The bill was passed unanimously in the Senate and after recent amendments in the Assembly is being sent back to Assembly Appropriations. It is very likely this bill will get passed in the Assembly and will likely be signed by Governor Brown.
SB 406 (Expansion of CFRA) – California Family Rights Act currently only applies to employers with 50 or more employees. This bill would expand coverage to employers with 5 or more employees. The bill also amends the definition of "child" to include the son or daughter of a domestic partner and deletes provisions regarding the age and dependent status of a child. It further would expand permissible leave to include leave to care for a sibling, grandparent, grandchild, parent-in-law, or domestic partner with a serious health condition.
This bill had some "no" votes in the Assembly Labor & Employment Committee, but recently passed and is headed to Assembly Appropriations. This bill should pass, but may be considered premature at this point in light of the current opposition. According to the bill analysis, a coalition of employers, opposes the bill arguing that it will overwhelm small businesses by mandating businesses with 25 or more employees to provide a 12-week protected leave of absence, much like FMLA provides. Opponents argue that this will put a greater burden on both small and large businesses while creating an even further disconnect from the FMLA.
AB 1470 (Overtime Exemption For High Salary Employees) – There are two parts to test whether an employee is exempt. First, the employee's must be engaged in duties 51% of the time that meet one of the exemptions, such as professional, executive, administrative, creative, etc. Second, the employee must meet the salary test (2x minimum wage). This bill would create a presumption that an employee that makes more than $100,000 per year, who regularly performs any of the duties of an exempt executive, administrative, or professional, is automatically exempt from overtime.
While still technically an "active" bill, it has been languishing in the Assembly, where it was introduced. It is highly unlikely that this bill will get its way out of both houses this year.

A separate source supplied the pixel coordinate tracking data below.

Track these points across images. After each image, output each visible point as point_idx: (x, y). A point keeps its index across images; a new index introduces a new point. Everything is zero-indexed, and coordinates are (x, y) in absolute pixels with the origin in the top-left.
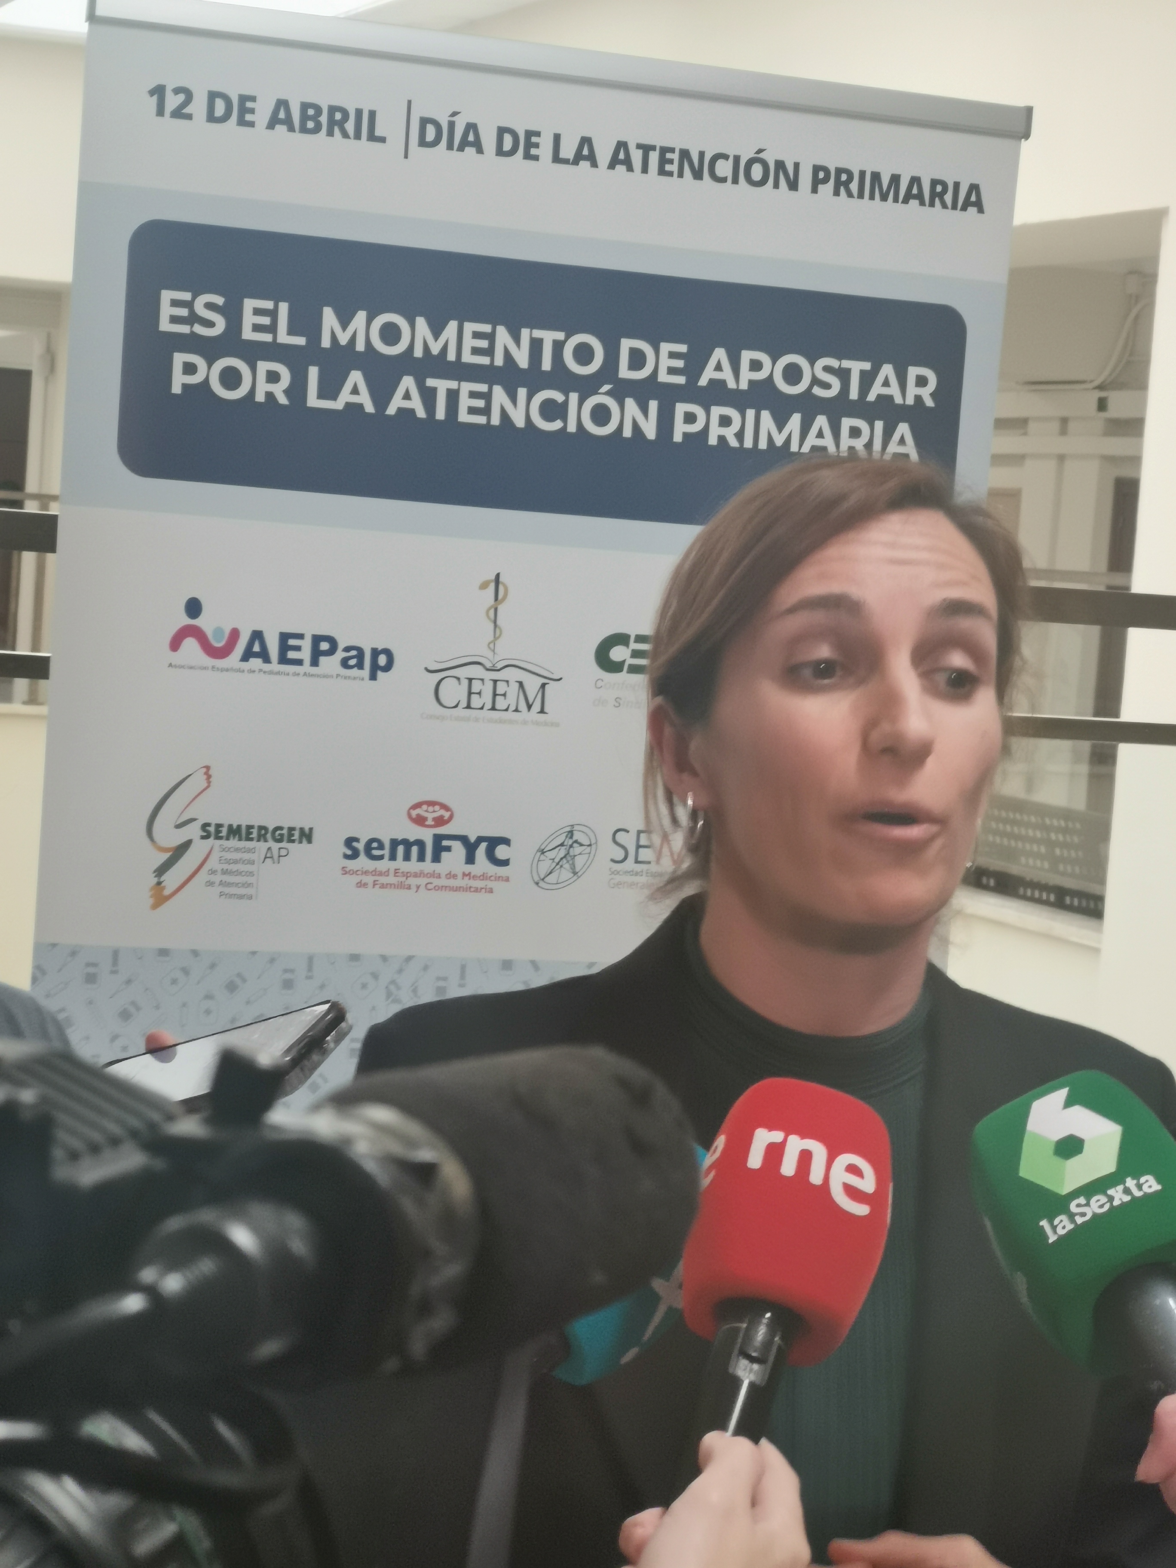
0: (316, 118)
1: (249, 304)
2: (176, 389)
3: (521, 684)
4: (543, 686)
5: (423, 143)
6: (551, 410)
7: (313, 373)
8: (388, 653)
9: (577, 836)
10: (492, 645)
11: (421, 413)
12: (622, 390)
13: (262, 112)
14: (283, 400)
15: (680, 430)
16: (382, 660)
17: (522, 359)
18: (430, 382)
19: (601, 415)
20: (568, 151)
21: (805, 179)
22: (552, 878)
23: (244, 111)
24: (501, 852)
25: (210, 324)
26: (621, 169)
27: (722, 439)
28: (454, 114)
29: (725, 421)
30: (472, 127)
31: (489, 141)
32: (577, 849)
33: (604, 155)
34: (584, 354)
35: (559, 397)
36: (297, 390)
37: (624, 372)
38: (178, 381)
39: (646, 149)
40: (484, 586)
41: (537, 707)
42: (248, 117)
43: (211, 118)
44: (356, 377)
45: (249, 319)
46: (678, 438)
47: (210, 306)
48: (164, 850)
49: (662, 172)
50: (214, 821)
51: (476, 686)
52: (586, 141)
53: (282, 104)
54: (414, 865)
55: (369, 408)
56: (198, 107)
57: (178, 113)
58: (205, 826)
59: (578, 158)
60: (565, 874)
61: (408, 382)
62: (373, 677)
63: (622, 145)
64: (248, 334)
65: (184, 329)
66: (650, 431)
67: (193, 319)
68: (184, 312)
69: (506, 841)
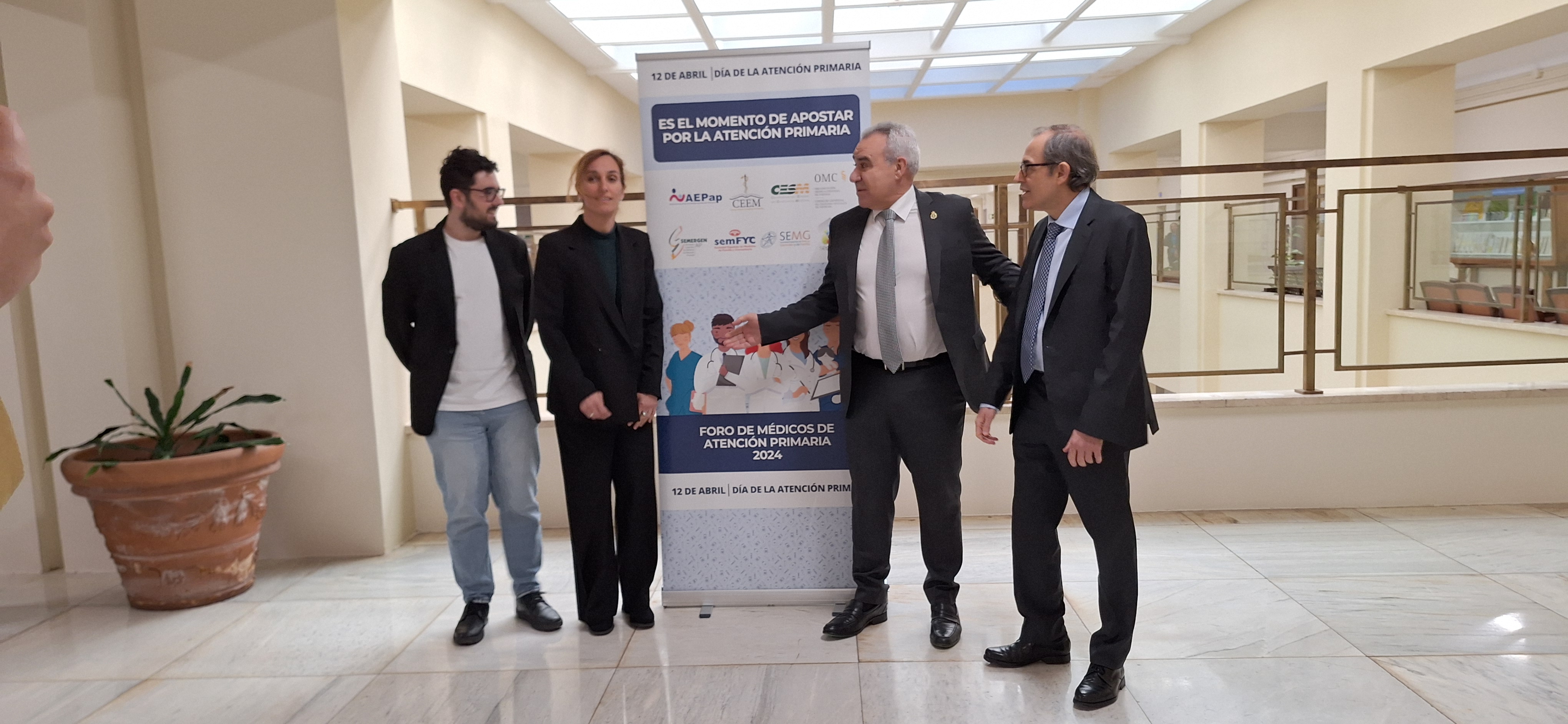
0: (690, 75)
1: (679, 120)
2: (665, 142)
3: (754, 201)
4: (759, 200)
5: (716, 76)
6: (754, 134)
7: (696, 134)
8: (720, 196)
9: (772, 235)
10: (746, 191)
11: (722, 139)
12: (771, 127)
13: (677, 75)
14: (689, 141)
15: (787, 135)
16: (719, 198)
17: (746, 124)
18: (724, 132)
19: (766, 133)
20: (751, 72)
21: (812, 69)
22: (766, 245)
23: (673, 76)
24: (753, 240)
25: (670, 126)
26: (765, 74)
27: (798, 135)
28: (723, 68)
29: (798, 131)
30: (727, 71)
31: (732, 73)
32: (771, 238)
33: (760, 71)
34: (760, 120)
35: (755, 130)
36: (692, 138)
37: (771, 122)
38: (665, 140)
39: (771, 69)
40: (742, 178)
41: (758, 205)
42: (675, 77)
43: (666, 79)
44: (706, 133)
45: (680, 123)
46: (786, 136)
47: (671, 122)
48: (673, 246)
49: (776, 73)
50: (684, 239)
51: (743, 202)
52: (756, 69)
53: (682, 73)
54: (732, 245)
55: (710, 140)
56: (663, 77)
57: (659, 79)
58: (682, 240)
59: (754, 73)
60: (769, 244)
61: (718, 132)
62: (717, 202)
63: (765, 69)
64: (680, 127)
65: (665, 128)
66: (779, 136)
67: (667, 125)
68: (665, 124)
69: (754, 238)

AB 1038 (Alternative Workweek Schedules on an Individual Basis) – The Department of Industrial Relations has very strict rules for how employers can adopt an "alternative work week" which voted on and approved, allows all employees to work more than 8 hours a day or more than 40 hours a week without the employer having to pay overtime. This bill would allow an individual non-exempt employee and an employer to agree that the employee may work up to 10 hours a day without the need for payment of daily overtime.
This bill initially failed passage in the Assembly Labor & Employment. Despite the fact that reconsideration was granted, it is almost surely not going to be passed and signed into law.

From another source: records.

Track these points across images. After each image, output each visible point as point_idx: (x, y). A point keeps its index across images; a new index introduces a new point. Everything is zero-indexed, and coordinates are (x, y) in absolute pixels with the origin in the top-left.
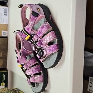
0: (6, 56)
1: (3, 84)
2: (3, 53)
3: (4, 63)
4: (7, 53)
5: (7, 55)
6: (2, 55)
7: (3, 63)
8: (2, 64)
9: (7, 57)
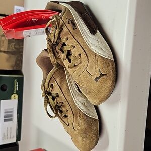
0: (21, 50)
1: (14, 97)
2: (15, 45)
3: (18, 62)
4: (23, 45)
5: (22, 48)
6: (15, 48)
7: (16, 62)
8: (14, 64)
9: (22, 52)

AB 67 (Double Time for Certain Holidays) – Currently, employers are not required to observe holidays (with some exception for religious holidays). This bill would require employers with 25 or more employees to pay double time to non-exempt employees working on "family holidays" Thanksgiving or Christmas. Supporters argue that this bill guarantees that employees are fairly compensated for the undue hardships associated with working on the traditional family holiday of Thanksgiving and Christmas. Opponents argue that this bill would create a competitive disadvantage for "brick-and-mortar" stores, arguing that the bill would unilaterally increase the cost of doing business only for those employers who have a physical presence in California, placing them at a competitive disadvantage with online companies and out-of-state businesses that would not be subject to this cost.
Don't plan on working on Christmas just yet, as the bill was placed on the "inactive" list at the request of its author.